Action item: Leave out the pictures and repeat the entries below verbatim.
*** Opening Records for processing ***
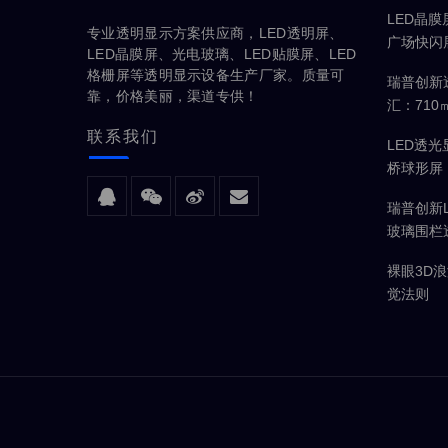
LED晶
专业透明显示方案供应商，LED透明屏、
广场快闪
LED晶膜屏、光电玻璃、LED贴膜屏、LED
体验
格栅屏等透明显示设备生产厂家。质量可
瑞普创新
靠，价格美丽，渠道专供！
汇：71
面
联系
我们
LED透
桥球形屏
瑞普创新
玻璃围栏
现
裸眼3D
觉法则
*** Closing Records for processing ***
Final answer:
LED晶
专业透明显示方案供应商，LED透明屏、
广场快闪
LED晶膜屏、光电玻璃、LED贴膜屏、LED
体验
格栅屏等透明显示设备生产厂家。质量可
瑞普创新
靠，价格美丽，渠道专供！
汇：71
面
联系
我们
LED透
桥球形屏
瑞普创新
玻璃围栏
现
裸眼3D
觉法则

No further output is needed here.